L'époux dont les conditions de vie seront significativement dégradées par le divorce peut en bénéficier. Ce peut être l'un ou l'autre des conjoints — la loi ne distingue pas selon le sexe. En pratique, elle bénéficie fréquemment à l'époux qui a réduit ou interrompu son activité professionnelle pour s'occuper des enfants ou soutenir la carrière de l'autre, générant ainsi un écart durable de revenus et de droits à la retraite.

Elle n'est pas due dans le cadre du divorce pour faute exclusivement prononcé aux torts de l'époux qui en ferait la demande, sauf si ce serait manifestement contraire à l'équité (C. civ., art. 270, al. 3).

Quels sont les critères d'évaluation ?

Le juge — ou les époux dans leur convention amiable — évalue la prestation compensatoire en prenant en compte notamment :

  • La durée du mariage ;

  • L'âge et l'état de santé des époux ;

  • Leur qualification et situation professionnelle respective ;

  • Les conséquences des choix professionnels faits pendant la vie commune (par exemple, avoir renoncé à une promotion pour être disponible pour les enfants) ;

  • Leur patrimoine estimé ou prévisible, y compris les droits successoraux ;

  • Les droits existants et prévisibles (notamment les droits à la retraite de chaque époux) ;

  • Leur situation respective en matière de logement ;

  • Les ressources et besoins de chacun, maintenant et dans un avenir prévisible (C. civ., art. 271)  .

Chaque époux doit déclarer sur l'honneur l'exactitude de ses ressources, revenus, patrimoine et conditions de vie (C. civ., art. 272)  . La Cour de cassation a précisé que le juge doit tenir compte de la quote-part réelle de l'époux dans les biens indivis, de la valeur effective de ses parts sociales, et de ses droits successoraux existants (Cass. civ. 1ère, 3 juill. 2024, n° 22-11.443)  . Par ailleurs, si le conjoint créancier vit en concubinage, cette situation doit être prise en compte car elle influe sur ses besoins et ses charges (Cass. civ. 1ère, 30 avr. 2025, n° 23-14.618).

Sous quelle forme est-elle versée ?

La prestation compensatoire prend en principe la forme d'un capital versé en une seule fois ou échelonné sur une durée maximale de 8 ans (C. civ., art. 274 et 275)  , . Ce versement en capital assure une rupture nette et définitive entre les ex-époux.

Exceptionnellement, lorsque l'âge ou l'état de santé du créancier ne lui permet pas de subvenir à ses besoins, elle peut prendre la forme d'une rente viagère (C. civ., art. 276) 

Comment se négocie-t-elle dans un divorce amiable ?
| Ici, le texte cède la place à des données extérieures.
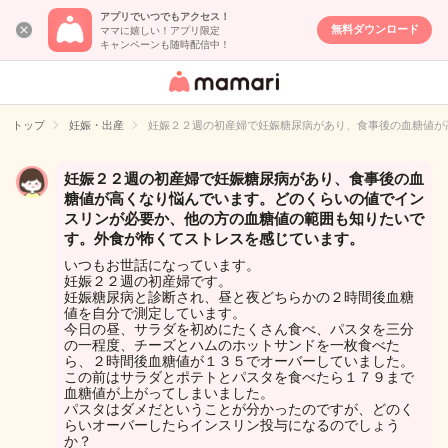
アプリでいつでもアクセス！
無料ダウンロード
ママに嬉しい！アプリ限定
キャンペーンも随時配信中！
女性専用匿名QA
アプリ・情報サ
トップ
妊娠・出産
妊娠２２週の初産婦で妊娠糖尿病があり、食事後の血糖値が
イト
妊娠２２週の初産婦で妊娠糖尿病があり、食事後の血
糖値が高くなり悩んでいます。どのくらいの値でイン
スリンが必要か、他の方の血糖値の範囲も知りたいで
す。外食が怖くてストレスを感じています。
いつもお世話になっています。
妊娠２２週の初産婦です。
妊娠糖尿病と診断され、昼と夜どちらかの２時間後血糖
値を自分で測定しています。
今日の昼、サラダを初めにたくさん食べ、パスタを三分
の一程度、チーズとハムのホットサンドを一枚食べた
ら、２時間後血糖値が１３５でオーバーしていました。
この前はサラダとポテトとパスタを食べたら１７９まで
血糖値が上がってしまいました。
パスタはダメだということが分かったのですが、どのく
らいオーバーしたらインスリン投与になるのでしょう
か？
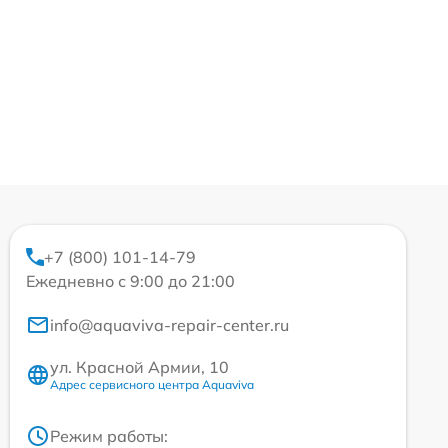
+7 (800) 101-14-79
Ежедневно с 9:00 до 21:00
info@aquaviva-repair-center.ru
ул. Красной Армии, 10
Адрес сервисного центра Aquaviva
Режим работы:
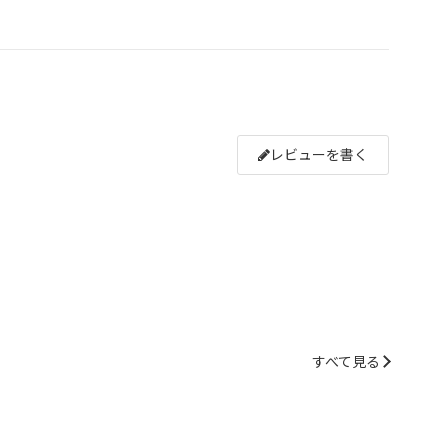
レビューを書く
すべて見る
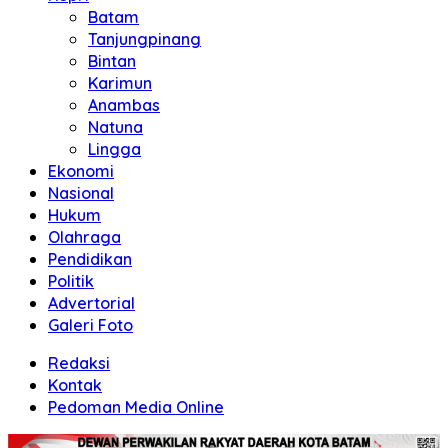
Batam
Tanjungpinang
Bintan
Karimun
Anambas
Natuna
Lingga
Ekonomi
Nasional
Hukum
Olahraga
Pendidikan
Politik
Advertorial
Galeri Foto
Redaksi
Kontak
Pedoman Media Online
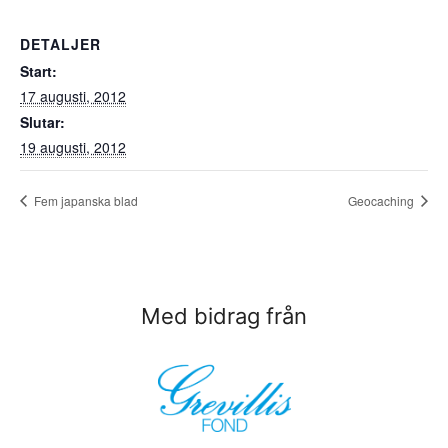
DETALJER
Start:
17 augusti, 2012
Slutar:
19 augusti, 2012
Fem japanska blad
Geocaching
Med bidrag från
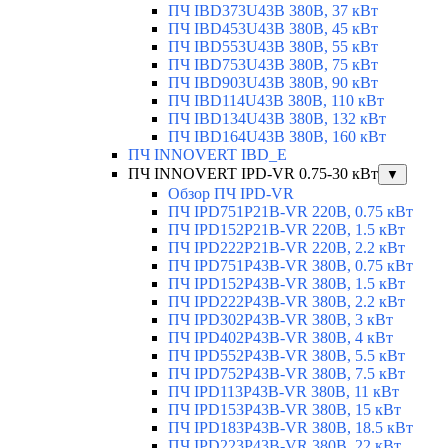
ПЧ IBD373U43B 380В, 37 кВт
ПЧ IBD453U43B 380В, 45 кВт
ПЧ IBD553U43B 380В, 55 кВт
ПЧ IBD753U43B 380В, 75 кВт
ПЧ IBD903U43B 380В, 90 кВт
ПЧ IBD114U43B 380В, 110 кВт
ПЧ IBD134U43B 380В, 132 кВт
ПЧ IBD164U43B 380В, 160 кВт
ПЧ INNOVERT IBD_E
ПЧ INNOVERT IPD-VR 0.75-30 кВт
▼
Обзор ПЧ IPD-VR
ПЧ IPD751P21B-VR 220В, 0.75 кВт
ПЧ IPD152P21B-VR 220В, 1.5 кВт
ПЧ IPD222P21B-VR 220В, 2.2 кВт
ПЧ IPD751P43B-VR 380В, 0.75 кВт
ПЧ IPD152P43B-VR 380В, 1.5 кВт
ПЧ IPD222P43B-VR 380В, 2.2 кВт
ПЧ IPD302P43B-VR 380В, 3 кВт
ПЧ IPD402P43B-VR 380В, 4 кВт
ПЧ IPD552P43B-VR 380В, 5.5 кВт
ПЧ IPD752P43B-VR 380В, 7.5 кВт
ПЧ IPD113P43B-VR 380В, 11 кВт
ПЧ IPD153P43B-VR 380В, 15 кВт
ПЧ IPD183P43B-VR 380В, 18.5 кВт
ПЧ IPD223P43B-VR 380В, 22 кВт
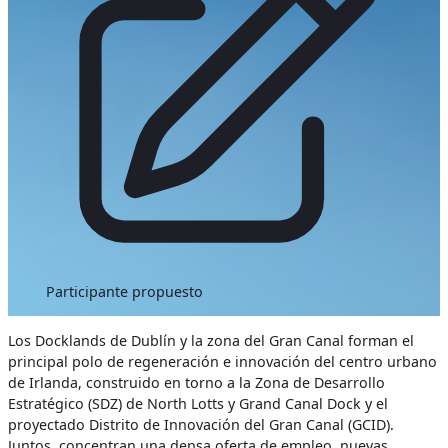
Participante propuesto
Los Docklands de Dublín y la zona del Gran Canal forman el
principal polo de regeneración e innovación del centro urbano
de Irlanda, construido en torno a la Zona de Desarrollo
Estratégico (SDZ) de North Lotts y Grand Canal Dock y el
proyectado Distrito de Innovación del Gran Canal (GCID).
Juntos, concentran una densa oferta de empleo, nuevas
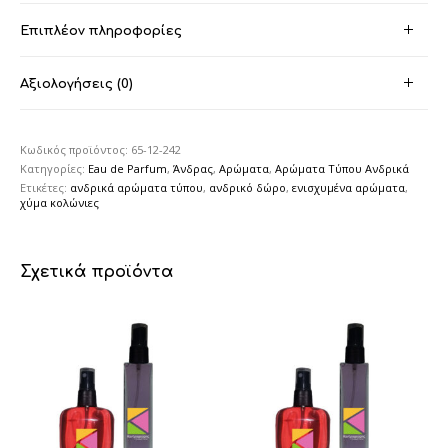
Επιπλέον πληροφορίες
Αξιολογήσεις (0)
Κωδικός προϊόντος:
65-12-242
Κατηγορίες:
Eau de Parfum
,
Άνδρας
,
Αρώματα
,
Αρώματα Τύπου Ανδρικά
Ετικέτες:
ανδρικά αρώματα τύπου
,
ανδρικό δώρο
,
ενισχυμένα αρώματα
,
χύμα κολώνιες
Σχετικά προϊόντα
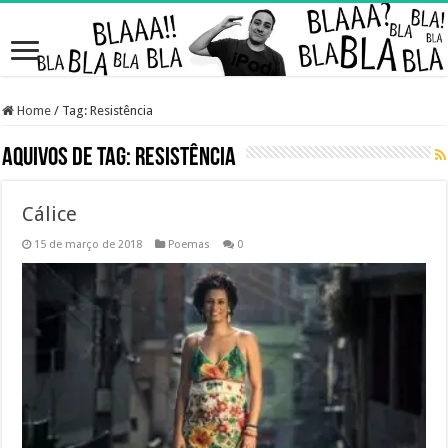
Home
/
Tag:
Resistência
Aquivos de Tag:
Resistência
Cálice
15 de março de 2018
Poemas
0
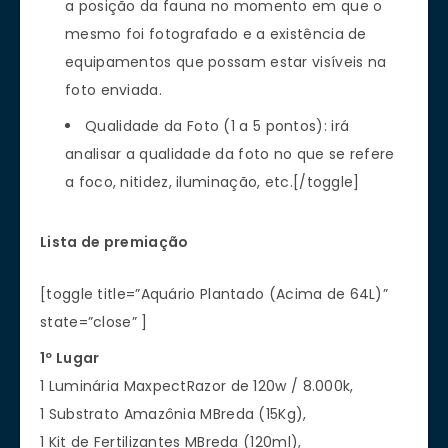
a posição da fauna no momento em que o
mesmo foi fotografado e a existência de
equipamentos que possam estar visíveis na
foto enviada.
Qualidade da Foto (1 a 5 pontos): irá
analisar a qualidade da foto no que se refere
a foco, nitidez, iluminação, etc.[/toggle]
Lista de premiação
[toggle title=”Aquário Plantado (Acima de 64L)”
state=”close” ]
1º Lugar
1 Luminária MaxpectRazor de 120w / 8.000k,
1 Substrato Amazônia MBreda (15Kg),
1 Kit de Fertilizantes MBreda (120ml),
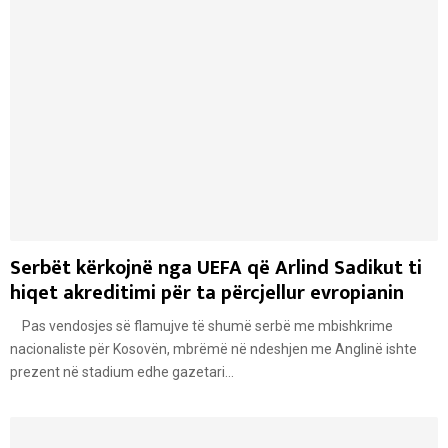
Serbët kërkojnë nga UEFA që Arlind Sadikut ti
hiqet akreditimi për ta përcjellur evropianin
Pas vendosjes së flamujve të shumë serbë me mbishkrime
nacionaliste për Kosovën, mbrëmë në ndeshjen me Anglinë ishte
prezent në stadium edhe gazetari...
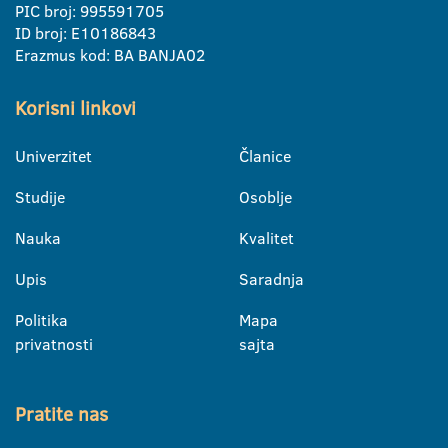
PIC broj: 995591705
ID broj: E10186843
Erazmus kod: BA BANJA02
Korisni linkovi
Univerzitet
Članice
Studije
Osoblje
Nauka
Kvalitet
Upis
Saradnja
Politika
Mapa
privatnosti
sajta
Pratite nas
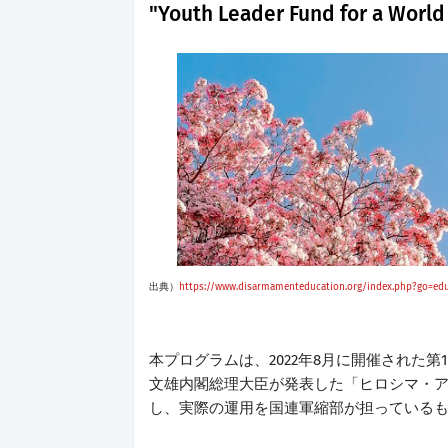
"Youth Leader Fund for a Wor
出典）
https://www.disarmamenteducation.org/index.php?go=edu
本プログラムは、
2022年8月に開催された
文雄内閣総理大臣が発表した「ヒロシマ・
し、実際の運用を国連軍縮部が担っている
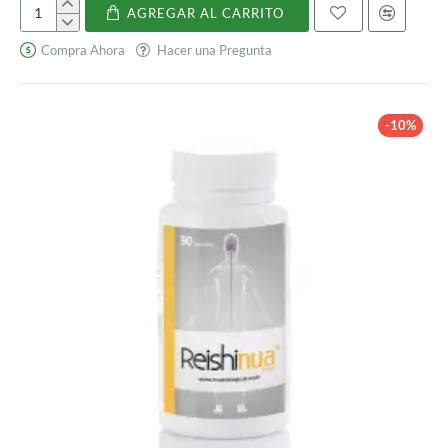
AGREGAR AL CARRITO
Reishi
6500
Compra Ahora
Hacer una Pregunta
mg
-10%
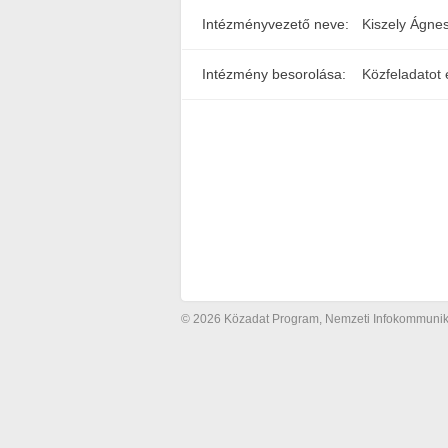
Intézményvezető neve:
Kiszely Ágne
Intézmény besorolása:
Közfeladatot 
© 2026 Közadat Program, Nemzeti Infokommunikác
Dans le cadre d'un divorce par consentement mutuel, les époux fixent librement le montant et les modalités de la prestation compensatoire dans leur convention, avec l'assistance de leurs avocats respectifs. Il n'y a pas de barème officiel obligatoire. L'avocat utilise les critères légaux, la jurisprudence et des simulateurs de calcul pour aider son client à évaluer un montant juste et équitable.

L'avantage du divorce amiable est précisément celui-ci : vous êtes maîtres de l'équilibre. Vous pouvez intégrer des réalités que le juge ne percevrait pas forcément, construire un arrangement qui tient compte de la globalité de votre situation, et éviter l'aléa judiciaire.

Conclusion

La prestation compensatoire n'est pas une loterie. C'est un outil juridique qui, bien maîtrisé, permet d'établir un point de départ équitable pour chacun après le divorce. Que vous soyez potentiel créancier ou potentiel débiteur, vous avez intérêt à comprendre comment elle fonctionne avant d'entrer dans la négociation.